Kutipan Teks:
* * *
“Danau Matano: Ketika Langit Menyentuh Kedalaman Jiwa”

Danau Matano bukan hanya sumber kehidupan, melainkan cermin bagi manusia yang belajar memulihkan bumi.

Essay : Nurul Jannah*)

Di Antara Langit dan Air Danau Matano

Langit Sorowako siang itu membentang biru bagai doa yang baru saja diucapkan. Aku berdiri di tepian Danau Matano, dan waktu seolah berhenti. Angin datang membawa aroma air tua, tenang, lembut, dan penuh rahasia. Di hadapan bentang biru itu, hatiku bergetar, inilah rumah bagi segala kesunyian yang hidup.

“Bu Nurul,” suara lembut Ibu Rizki Pratiwi, Specialist Environment Sustainability PT Vale Indonesia Tbk, terdengar di antara desir angin.

“Lihatlah…Ini salah satu hal yang kami jaga, kebanggaan Sorowako.”

Aku menatap jauh ke tengah danau. Permukaannya berkilau seperti kaca, menampung langit, menelan cahaya. Dan tiba-tiba, aku merasa kecil, seolah alam sedang menatap balik, mengajarkan arti paling purba dari kata tunduk dan mencintai.

Jejak yang Tersimpan di Dasar Air

Jutaan tahun lalu, bumi menggeliat, melahirkan celah besar yang kini bernama Danau Matano, danau terdalam di Indonesia, terbentuk dari luka tektonik yang disembuhkan waktu. Airnya jernih bagai kristal, menembus hingga ratusan meter ke dalam tanah, menyimpan kehidupan purba yang tak ada duanya di dunia.

Kini, Danau Matano menjadi urat nadi bagi PT Vale Indonesia dan masyarakat Sorowako. Menyediakan air bersih, memberi energi bagi PLTA, dan menjadi rumah bagi ikan butini, udang kecil, dan siput endemik yang hanya hidup di sini. Namun di balik fungsi ekologisnya, tersimpan hal yang lebih besar, jiwa bumi yang diajarkan kembali untuk bernafas.

Percakapan di Bawah Cahaya Wallacea

“Kenapa Matano begitu dijaga?” tanyaku pelan.

Ibu Rizki tersenyum, menatap air yang berkilau di bawah matahari siang.

“Danau Matano adalah bagian dari kehidupan di Sorowako, bu. Menjaga kelestariannya itu bagian dari amanah kita bersama terhadap sang pencipta bukan cuma tugas, tapi cerminann keseimbangan alam dan manusia.”
* * *
Data yang Diberikan:
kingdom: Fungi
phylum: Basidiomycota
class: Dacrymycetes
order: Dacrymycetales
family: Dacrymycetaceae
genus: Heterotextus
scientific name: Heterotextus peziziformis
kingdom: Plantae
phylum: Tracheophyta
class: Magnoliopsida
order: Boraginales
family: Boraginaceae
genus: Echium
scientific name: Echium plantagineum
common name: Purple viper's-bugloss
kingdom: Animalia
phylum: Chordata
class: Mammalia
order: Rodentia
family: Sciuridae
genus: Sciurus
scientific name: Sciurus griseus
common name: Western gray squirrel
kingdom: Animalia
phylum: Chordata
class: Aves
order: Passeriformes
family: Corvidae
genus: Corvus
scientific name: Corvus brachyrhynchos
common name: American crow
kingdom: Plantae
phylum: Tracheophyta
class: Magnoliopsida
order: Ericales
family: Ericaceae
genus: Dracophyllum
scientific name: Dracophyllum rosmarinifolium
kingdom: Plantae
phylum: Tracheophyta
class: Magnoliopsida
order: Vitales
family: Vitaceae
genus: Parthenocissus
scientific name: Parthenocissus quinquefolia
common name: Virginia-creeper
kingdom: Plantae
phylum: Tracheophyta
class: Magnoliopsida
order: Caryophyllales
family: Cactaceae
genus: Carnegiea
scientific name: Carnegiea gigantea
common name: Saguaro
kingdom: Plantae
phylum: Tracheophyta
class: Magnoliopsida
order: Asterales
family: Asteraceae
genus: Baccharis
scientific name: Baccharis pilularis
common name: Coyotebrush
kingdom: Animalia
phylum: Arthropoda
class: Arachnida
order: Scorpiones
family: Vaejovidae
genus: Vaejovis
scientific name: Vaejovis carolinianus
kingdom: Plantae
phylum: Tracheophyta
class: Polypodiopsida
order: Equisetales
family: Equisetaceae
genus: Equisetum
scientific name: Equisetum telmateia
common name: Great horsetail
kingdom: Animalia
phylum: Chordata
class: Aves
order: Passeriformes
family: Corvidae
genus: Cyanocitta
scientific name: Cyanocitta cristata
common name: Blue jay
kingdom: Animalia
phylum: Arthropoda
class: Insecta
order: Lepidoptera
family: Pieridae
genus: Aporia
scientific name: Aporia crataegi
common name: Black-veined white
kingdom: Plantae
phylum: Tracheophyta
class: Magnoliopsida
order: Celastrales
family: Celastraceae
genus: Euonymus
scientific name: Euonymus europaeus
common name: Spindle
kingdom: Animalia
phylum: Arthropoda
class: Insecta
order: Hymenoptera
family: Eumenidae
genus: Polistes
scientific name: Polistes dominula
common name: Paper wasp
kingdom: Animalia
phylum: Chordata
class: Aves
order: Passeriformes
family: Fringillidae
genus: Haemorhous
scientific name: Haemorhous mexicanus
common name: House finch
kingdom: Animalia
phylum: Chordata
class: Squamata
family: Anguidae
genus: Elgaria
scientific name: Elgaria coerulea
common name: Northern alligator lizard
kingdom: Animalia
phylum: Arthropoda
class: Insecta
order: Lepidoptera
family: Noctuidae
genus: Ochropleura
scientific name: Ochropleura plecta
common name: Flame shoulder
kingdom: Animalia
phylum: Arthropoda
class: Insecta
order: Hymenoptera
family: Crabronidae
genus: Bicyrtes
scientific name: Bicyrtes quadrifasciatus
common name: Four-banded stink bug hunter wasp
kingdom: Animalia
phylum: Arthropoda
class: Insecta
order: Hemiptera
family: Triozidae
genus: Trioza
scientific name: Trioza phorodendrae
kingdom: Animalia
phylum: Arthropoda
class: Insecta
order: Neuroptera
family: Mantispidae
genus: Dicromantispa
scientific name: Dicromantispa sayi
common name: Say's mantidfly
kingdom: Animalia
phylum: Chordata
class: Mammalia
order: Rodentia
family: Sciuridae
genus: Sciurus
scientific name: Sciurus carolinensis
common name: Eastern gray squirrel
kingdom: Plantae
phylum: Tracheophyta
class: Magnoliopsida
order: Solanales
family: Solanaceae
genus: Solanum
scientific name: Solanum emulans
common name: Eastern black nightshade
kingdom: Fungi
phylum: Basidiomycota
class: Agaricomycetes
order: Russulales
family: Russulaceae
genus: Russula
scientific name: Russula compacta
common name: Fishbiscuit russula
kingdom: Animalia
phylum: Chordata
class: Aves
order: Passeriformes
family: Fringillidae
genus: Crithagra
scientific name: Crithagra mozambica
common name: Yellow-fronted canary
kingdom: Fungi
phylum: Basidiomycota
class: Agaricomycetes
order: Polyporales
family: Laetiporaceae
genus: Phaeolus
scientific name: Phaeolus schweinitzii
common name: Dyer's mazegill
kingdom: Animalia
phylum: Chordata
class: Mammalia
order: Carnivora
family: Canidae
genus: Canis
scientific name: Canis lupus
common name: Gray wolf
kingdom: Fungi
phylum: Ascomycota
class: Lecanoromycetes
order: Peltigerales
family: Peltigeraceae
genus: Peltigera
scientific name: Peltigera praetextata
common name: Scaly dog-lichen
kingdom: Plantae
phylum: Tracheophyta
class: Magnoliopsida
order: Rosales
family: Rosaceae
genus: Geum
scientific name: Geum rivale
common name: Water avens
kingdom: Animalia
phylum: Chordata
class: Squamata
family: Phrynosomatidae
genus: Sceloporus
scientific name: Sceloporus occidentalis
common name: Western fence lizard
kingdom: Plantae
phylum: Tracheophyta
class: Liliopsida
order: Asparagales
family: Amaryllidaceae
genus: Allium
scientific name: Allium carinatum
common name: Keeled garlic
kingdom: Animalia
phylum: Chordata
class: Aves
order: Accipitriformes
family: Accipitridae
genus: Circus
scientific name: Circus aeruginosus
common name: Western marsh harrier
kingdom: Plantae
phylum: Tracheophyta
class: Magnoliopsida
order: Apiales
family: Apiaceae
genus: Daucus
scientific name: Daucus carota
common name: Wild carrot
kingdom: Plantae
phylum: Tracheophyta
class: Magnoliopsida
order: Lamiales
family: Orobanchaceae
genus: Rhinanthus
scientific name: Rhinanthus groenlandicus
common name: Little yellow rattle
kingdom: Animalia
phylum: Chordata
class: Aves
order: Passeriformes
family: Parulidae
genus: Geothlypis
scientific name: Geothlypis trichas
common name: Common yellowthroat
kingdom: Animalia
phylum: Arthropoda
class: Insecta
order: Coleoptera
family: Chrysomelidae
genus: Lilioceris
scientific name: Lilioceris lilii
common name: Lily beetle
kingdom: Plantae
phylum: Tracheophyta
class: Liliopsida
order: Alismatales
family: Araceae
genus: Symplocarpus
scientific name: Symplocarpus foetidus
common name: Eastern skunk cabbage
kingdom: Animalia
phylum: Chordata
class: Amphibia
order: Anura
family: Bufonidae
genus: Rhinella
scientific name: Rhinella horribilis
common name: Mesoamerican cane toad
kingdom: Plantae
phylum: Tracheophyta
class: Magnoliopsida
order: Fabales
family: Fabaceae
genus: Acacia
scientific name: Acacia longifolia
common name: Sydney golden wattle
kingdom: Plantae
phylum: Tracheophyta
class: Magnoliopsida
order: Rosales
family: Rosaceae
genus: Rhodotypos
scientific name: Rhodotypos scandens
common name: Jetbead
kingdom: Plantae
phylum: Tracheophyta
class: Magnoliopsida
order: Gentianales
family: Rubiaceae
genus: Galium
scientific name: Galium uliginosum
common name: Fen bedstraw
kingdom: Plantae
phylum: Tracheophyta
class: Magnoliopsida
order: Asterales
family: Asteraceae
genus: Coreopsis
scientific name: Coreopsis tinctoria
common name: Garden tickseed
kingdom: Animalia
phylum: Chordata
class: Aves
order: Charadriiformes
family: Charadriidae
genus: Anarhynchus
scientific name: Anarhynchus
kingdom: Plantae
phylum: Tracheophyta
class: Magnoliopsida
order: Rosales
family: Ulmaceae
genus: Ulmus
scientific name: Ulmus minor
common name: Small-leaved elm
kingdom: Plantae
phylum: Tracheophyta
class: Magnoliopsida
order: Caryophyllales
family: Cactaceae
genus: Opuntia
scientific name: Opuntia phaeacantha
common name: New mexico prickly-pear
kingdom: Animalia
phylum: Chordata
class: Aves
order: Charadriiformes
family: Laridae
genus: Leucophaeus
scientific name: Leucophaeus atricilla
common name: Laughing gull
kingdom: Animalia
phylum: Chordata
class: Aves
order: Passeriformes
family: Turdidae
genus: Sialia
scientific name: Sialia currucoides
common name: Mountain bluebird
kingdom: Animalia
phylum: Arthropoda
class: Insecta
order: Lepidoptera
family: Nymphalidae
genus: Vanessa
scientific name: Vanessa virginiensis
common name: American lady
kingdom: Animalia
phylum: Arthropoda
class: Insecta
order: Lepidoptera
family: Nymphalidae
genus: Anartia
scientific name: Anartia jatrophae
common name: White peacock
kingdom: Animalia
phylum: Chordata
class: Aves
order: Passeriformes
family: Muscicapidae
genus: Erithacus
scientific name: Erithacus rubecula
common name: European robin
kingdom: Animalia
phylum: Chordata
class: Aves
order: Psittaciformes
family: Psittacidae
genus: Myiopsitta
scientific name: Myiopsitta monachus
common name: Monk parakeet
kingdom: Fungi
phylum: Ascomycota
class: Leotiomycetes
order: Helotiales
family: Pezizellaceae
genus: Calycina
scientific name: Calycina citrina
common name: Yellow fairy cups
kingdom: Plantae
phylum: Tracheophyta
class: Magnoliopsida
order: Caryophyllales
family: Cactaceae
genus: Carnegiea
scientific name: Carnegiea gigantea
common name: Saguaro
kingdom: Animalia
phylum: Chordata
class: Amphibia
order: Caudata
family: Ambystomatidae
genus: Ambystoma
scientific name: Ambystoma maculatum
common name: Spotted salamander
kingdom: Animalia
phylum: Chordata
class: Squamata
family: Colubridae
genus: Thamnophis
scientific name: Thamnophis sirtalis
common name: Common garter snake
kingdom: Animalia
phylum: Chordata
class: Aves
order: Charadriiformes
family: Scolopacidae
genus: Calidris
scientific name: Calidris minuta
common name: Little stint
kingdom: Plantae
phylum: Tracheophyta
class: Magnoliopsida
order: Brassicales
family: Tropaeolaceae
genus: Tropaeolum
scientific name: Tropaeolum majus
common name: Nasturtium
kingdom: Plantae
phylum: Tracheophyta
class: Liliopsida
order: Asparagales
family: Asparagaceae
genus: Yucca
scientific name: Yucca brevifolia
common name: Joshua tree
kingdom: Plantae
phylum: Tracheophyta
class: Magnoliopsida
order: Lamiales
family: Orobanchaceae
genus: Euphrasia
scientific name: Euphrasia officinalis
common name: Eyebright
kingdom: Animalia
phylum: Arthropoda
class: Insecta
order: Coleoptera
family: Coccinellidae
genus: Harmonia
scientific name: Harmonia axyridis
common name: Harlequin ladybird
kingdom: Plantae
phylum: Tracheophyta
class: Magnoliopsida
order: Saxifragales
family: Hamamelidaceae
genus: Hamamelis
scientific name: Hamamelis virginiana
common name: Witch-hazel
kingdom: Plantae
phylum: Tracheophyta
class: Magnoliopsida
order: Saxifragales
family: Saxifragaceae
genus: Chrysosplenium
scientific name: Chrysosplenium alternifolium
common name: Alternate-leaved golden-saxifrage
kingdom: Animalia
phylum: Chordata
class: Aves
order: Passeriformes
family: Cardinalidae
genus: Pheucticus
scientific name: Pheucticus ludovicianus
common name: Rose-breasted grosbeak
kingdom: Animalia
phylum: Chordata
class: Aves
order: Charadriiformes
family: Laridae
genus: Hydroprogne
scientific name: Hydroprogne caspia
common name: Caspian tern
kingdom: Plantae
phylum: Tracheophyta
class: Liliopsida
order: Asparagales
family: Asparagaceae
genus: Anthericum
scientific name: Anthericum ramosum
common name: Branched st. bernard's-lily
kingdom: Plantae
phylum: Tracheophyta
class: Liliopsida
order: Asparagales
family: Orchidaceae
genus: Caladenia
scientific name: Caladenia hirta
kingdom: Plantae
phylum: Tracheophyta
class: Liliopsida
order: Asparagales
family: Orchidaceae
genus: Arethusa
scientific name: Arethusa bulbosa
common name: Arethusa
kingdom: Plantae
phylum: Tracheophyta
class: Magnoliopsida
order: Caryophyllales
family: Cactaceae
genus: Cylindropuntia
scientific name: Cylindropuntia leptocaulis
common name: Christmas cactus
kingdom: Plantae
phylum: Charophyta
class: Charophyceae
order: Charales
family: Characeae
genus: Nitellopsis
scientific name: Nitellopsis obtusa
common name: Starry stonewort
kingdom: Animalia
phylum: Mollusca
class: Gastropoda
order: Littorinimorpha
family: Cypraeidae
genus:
* * *
Latihan:
- a) Ubah bagian esai Danau Matano dari "Jutaan tahun lalu, bumi" hingga "kembali untuk bernafas." dengan mengganti "urat nadi" menjadi "sumber kehidupan", lalu tuliskan bagian itu selengkapnya.
- b) Teruskan esai tentang Danau Matano, dimulai setelah kalimat terakhir yang ada.
Baris-baris tadi sama sekali tidak dipakai di sini.

Daftar Jawaban:
- a)
Jutaan tahun lalu, bumi menggeliat, melahirkan celah besar yang kini bernama Danau Matano, danau terdalam di Indonesia, terbentuk dari luka tektonik yang disembuhkan waktu. Airnya jernih bagai kristal, menembus hingga ratusan meter ke dalam tanah, menyimpan kehidupan purba yang tak ada duanya di dunia.

Kini, Danau Matano menjadi sumber kehidupan bagi PT Vale Indonesia dan masyarakat Sorowako. Menyediakan air bersih, memberi energi bagi PLTA, dan menjadi rumah bagi ikan butini, udang kecil, dan siput endemik yang hanya hidup di sini. Namun di balik fungsi ekologisnya, tersimpan hal yang lebih besar, jiwa bumi yang diajarkan kembali untuk bernafas.

- b)
Aku tertegun. Di sinilah letak kebijaksanaan sejati, menjaga air bukan semata urusan tanggung jawab, tapi tindakan spiritual. Ikhtiar manusia untuk menebus kesalahan terhadap bumi. Di tepian Matano, ilmu dan iman tak lagi berdiri di dua sisi, melainkan menyatu dalam satu keheningan yang bekerja diam-diam.

Sains yang Berjiwa dan Cinta yang Bertumbuh

Di bawah gazebo yang menghadap danau, aku melihat teknisi muda memeriksa alat ukur air dengan wajah serius. Ia menatap layar, lalu berkata lirih, “Setiap angka ini bukan data, Bu, tapi doa. Kalau air tetap jernih, berarti kita masih dipercaya bumi.”

Kata-katanya menembus batas logika. Inilah bentuk cinta yang paling tulus, cinta yang diwujudkan dalam disiplin. Manusia yang menjaga, metode yang dirancang hati-hati, teknologi yang tidak mencederai, sarana yang ramah, dan dana yang dikelola dengan nurani. Semuanya bekerja bersama, seperti orchestra yang menabuh lagu kesetiaan antara manusia dan alam.

Kedalaman yang Mengajarkan Rendah Hati

Kami berjalan di tepi air. Langit menunduk di atas permukaan, dan burung-burung menari di kejauhan. Aku bisa merasakan betapa Danau Matano bukan hanya bentang alam, tetapi ruang batin tempat manusia bisa menemukan kembali dirinya sendiri.

“Kadang orang hanya melihat tambang dari luka di tanahnya,” ucap Ibu Rizki lirih, “padahal di balik itu, ada tangan-tangan yang menanam kehidupan.”

Aku tersenyum. Ya, di sini reklamasi bukanlah kata teknis, melainkan cara bumi dan manusia saling memaafkan. Danau itu adalah puisi panjang tentang pertobatan ekologis, tentang bagaimana cinta yang tulus bisa menumbuhkan kembali yang pernah hilang.

Simfoni Lima Unsur Kehidupan

Setiap pagi, matahari menyalakan pantulan emas di permukaan air, sementara di sekitarnya tumbuh semak, bambu, dan pepohonan yang berbisik. PT Vale tak hanya berdiri di antara alam, tapi berdialog dengannya, melibatkan pemerintah, akademisi, komunitas, dan media dalam harmoni kolaborasi.

Inilah wajah nyata pentahelix yang hidup, bukan konsep di atas kertas, melainkan persaudaraan ekologis yang bekerja tanpa sorotan. Di Sorowako, industri dan alam tidak berjarak. Mereka saling menyapa dengan rendah hati, saling menguatkan di bawah langit yang sama.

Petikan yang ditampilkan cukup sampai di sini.